Hello, everybody  I need some assistance in translating: "booklet with *personalized cover*". This is for a booklet that can have the logo of one's company or one's own name, association, league, etc. "Προσωπικό OR εξατομικευμένο εξώφυλλο" is not really cutting it. I could explain it in a few words, but maybe there is a way to say this in the industry. Any ideas?  Many thanks.


----------



## elineo

Ούτε το _προσωποποιημένο_ μου αρέσει ιδιαίτερα. Με σήμα του αναδόχου στο εξώφυλλο; Τραβηγμένο. Δύσκολη περίπτωση.


----------



## Eltheza

Hi markesa!

This is up for discussion, but how about *προσαρμοσμένο εξώφυλλο**?*


----------



## spyroware

I'm under the impression Windows' 'Personalise' for the desktop is 'Εξατομίκευση' in Greek, so maybe you start from there.


----------



## markesa

Thank you Elineo, Eltheza and Spyroware. Your input is invaluable.  I'm  going with *προσαρμοσμένο εξώφυλλο *for now, asEltheza  proposed because it communicates the best and I get the concept in the  context much easier. I appreciate all your care. You are great friends!


----------



## ireney

Are we sure we want "προσαρμοσμένο" and not "προσαρμοζόμενο" or, better yet, "προσαρμόσιμο"? I guess it depends on the context really but if it's not already personalized then we need a word that shows it has the potential to be personalized.


----------



## markesa

You got a good point here Ireney!
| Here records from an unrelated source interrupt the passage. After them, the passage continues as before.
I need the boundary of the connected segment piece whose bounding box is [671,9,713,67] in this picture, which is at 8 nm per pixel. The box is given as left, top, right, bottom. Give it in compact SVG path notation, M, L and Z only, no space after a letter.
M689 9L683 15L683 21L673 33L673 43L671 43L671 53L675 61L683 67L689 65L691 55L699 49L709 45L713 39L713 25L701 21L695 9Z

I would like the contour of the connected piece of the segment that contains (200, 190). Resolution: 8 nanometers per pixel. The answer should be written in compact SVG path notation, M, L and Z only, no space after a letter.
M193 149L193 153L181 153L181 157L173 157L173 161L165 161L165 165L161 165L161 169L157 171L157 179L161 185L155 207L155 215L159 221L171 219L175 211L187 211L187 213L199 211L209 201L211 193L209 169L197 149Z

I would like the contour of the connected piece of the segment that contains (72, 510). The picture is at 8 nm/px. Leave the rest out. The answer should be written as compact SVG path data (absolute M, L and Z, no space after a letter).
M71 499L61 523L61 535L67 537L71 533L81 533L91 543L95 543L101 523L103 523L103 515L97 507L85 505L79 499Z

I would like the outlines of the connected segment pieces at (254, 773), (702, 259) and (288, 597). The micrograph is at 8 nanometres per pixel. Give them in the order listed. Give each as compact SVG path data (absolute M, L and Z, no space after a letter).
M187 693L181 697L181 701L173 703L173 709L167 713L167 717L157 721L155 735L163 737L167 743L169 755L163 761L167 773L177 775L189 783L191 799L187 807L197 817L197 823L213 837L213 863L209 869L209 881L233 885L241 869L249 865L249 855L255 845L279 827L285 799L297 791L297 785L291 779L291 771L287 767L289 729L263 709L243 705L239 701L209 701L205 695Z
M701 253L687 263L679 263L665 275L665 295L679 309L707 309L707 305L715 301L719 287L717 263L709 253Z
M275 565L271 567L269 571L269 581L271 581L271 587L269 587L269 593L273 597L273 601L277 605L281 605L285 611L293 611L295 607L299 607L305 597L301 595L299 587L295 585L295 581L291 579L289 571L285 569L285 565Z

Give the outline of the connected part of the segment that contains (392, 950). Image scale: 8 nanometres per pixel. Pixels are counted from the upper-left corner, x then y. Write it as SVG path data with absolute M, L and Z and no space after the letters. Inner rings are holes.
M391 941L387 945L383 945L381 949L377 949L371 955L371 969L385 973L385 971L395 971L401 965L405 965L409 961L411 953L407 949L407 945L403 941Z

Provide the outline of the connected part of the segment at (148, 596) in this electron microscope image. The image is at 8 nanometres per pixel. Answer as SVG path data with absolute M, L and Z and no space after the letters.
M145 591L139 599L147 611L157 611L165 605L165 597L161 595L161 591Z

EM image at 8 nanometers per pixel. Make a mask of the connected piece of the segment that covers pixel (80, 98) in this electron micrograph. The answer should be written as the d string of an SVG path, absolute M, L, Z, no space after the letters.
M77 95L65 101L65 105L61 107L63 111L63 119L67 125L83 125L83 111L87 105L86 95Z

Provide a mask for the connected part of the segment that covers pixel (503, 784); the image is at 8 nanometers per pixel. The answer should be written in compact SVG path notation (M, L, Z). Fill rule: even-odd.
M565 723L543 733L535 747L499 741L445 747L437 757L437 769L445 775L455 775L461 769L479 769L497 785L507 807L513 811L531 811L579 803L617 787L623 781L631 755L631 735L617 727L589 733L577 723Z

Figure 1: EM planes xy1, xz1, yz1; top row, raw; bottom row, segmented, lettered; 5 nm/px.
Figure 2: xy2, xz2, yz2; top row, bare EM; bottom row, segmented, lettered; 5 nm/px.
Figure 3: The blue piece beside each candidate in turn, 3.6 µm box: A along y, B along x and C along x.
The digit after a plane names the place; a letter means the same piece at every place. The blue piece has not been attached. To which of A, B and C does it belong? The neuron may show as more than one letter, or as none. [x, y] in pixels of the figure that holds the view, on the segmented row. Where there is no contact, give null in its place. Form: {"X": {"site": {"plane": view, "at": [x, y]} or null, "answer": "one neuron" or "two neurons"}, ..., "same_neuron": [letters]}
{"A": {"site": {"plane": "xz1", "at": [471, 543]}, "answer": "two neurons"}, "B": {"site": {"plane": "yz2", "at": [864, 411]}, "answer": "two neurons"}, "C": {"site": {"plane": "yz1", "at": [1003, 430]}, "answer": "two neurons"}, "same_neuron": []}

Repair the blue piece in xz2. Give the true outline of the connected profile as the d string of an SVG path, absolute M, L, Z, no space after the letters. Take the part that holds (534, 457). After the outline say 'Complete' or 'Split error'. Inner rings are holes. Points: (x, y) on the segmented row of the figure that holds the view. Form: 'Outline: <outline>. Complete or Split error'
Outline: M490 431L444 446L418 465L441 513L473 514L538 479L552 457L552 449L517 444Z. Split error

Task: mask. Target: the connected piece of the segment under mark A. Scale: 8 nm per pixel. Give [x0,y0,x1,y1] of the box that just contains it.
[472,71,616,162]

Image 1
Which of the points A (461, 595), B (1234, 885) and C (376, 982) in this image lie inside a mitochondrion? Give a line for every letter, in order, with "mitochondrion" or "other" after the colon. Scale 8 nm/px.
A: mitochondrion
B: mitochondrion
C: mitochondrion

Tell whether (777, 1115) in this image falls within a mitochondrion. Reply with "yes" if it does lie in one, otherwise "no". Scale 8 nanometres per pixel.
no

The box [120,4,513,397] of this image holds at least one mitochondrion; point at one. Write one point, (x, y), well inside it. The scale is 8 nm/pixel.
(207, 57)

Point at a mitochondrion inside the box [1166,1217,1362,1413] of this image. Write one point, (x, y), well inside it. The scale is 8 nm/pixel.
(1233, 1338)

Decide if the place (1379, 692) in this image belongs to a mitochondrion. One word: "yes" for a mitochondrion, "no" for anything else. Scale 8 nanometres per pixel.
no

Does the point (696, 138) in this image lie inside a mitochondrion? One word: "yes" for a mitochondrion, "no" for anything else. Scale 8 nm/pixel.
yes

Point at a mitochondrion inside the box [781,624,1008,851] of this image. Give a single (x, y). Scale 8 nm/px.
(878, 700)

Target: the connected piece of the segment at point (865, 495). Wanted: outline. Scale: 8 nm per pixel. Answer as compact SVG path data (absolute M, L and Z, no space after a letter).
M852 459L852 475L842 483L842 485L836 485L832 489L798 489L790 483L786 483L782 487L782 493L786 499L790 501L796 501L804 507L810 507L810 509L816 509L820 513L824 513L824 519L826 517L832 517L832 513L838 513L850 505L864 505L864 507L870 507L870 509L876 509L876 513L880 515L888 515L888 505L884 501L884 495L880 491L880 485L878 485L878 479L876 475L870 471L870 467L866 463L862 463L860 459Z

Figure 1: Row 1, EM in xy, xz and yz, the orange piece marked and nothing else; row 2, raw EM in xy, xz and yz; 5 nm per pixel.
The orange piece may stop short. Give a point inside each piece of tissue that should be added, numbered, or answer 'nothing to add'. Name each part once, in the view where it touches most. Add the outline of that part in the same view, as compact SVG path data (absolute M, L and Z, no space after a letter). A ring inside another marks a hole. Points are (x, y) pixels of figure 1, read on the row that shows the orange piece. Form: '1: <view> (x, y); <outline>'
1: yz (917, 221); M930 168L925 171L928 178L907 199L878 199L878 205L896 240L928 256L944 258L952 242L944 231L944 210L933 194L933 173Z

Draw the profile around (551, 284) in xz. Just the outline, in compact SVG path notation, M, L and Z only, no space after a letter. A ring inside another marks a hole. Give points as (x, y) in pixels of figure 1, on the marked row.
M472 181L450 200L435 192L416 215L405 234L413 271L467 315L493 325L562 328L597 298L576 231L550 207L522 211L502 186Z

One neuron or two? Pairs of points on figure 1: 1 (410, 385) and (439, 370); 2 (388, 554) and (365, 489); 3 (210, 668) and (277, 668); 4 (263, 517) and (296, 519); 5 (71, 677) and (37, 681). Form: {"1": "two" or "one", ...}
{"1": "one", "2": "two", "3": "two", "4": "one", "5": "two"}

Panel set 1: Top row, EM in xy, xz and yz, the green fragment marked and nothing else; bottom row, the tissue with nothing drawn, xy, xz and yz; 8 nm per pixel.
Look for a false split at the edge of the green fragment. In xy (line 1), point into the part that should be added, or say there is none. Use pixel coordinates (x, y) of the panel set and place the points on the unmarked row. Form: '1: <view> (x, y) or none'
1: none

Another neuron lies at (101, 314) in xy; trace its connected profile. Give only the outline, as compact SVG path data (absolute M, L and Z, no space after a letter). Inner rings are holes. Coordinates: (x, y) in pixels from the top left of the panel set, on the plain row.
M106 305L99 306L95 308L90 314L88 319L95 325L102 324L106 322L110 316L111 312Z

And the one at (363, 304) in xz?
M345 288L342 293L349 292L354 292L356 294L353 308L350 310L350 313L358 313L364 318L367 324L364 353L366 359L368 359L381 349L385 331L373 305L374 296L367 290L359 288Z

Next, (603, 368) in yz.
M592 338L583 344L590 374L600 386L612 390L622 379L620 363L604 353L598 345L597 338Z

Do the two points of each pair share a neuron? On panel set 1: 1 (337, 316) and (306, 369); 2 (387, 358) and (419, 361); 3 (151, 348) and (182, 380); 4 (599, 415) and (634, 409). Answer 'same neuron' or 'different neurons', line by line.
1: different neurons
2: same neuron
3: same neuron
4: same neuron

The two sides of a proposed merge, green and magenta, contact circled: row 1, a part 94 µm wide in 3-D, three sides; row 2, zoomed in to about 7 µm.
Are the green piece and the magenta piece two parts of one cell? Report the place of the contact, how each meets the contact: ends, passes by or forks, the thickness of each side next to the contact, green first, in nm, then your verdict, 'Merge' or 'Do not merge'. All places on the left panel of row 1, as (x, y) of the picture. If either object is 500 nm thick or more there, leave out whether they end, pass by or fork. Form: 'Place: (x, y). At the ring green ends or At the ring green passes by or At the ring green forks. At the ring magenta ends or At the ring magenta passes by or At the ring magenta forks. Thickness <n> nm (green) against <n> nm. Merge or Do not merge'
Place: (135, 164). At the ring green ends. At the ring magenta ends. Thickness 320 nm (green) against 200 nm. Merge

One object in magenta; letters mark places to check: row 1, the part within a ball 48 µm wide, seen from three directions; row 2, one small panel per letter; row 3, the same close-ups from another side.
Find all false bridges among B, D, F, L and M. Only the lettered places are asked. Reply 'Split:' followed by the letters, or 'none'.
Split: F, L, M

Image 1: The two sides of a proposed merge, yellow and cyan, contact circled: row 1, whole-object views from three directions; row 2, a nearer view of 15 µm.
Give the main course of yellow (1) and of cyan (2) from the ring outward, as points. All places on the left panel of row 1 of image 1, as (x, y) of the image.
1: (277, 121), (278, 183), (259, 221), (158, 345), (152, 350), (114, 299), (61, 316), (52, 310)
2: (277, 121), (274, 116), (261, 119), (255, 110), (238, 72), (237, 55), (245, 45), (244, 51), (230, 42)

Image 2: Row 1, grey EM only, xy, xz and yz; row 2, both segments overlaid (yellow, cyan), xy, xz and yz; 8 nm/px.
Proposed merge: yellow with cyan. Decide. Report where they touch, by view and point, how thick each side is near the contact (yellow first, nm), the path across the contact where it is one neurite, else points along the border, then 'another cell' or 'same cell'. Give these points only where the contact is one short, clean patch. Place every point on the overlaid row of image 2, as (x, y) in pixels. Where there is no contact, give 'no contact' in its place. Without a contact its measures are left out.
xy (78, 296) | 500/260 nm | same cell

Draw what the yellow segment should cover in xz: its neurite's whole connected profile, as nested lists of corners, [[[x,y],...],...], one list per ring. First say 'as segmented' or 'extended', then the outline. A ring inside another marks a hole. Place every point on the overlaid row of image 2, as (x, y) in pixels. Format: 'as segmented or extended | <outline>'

I think "προσαρμόσιμο" is what it should be. I tried them all and the one that gets understood the best in the context is indeed "προσαρμόσιμο". Thanks a lot!


----------



## Akritas

Εξώφυλλο κατά παραγγελία;


----------



## an-alfabeto

Γεια. 
Εγώ θα το μετέφραζα περιφραστικά και λίγο πιο ελεύθερα: *με την επωνυμία σας στο εξώφυλλο*. 
Επίσης, θα μπορούσες να χρησιμοποιήσεις "με προσωπικό σχεδιασμό εξωφύλλου", το οποίο όμως είναι γενικόλογο, λιγότερο άμεσο και ανακριβές, καθώς μπορεί να περιλαμβάνει και τον εικαστικό σχεδιασμό.


----------



## markesa

Very good input from both of you. There is actual pictorial footage while this is narrated and as far as what can be on the personalized cover, is anything from a name, to a logo to a picture and any personalized design. I might go with "προσωπικό σχεδιασμό εξώφυλλου κατά παραγγελία", as it is the most inclusive. Thanks a lot.


----------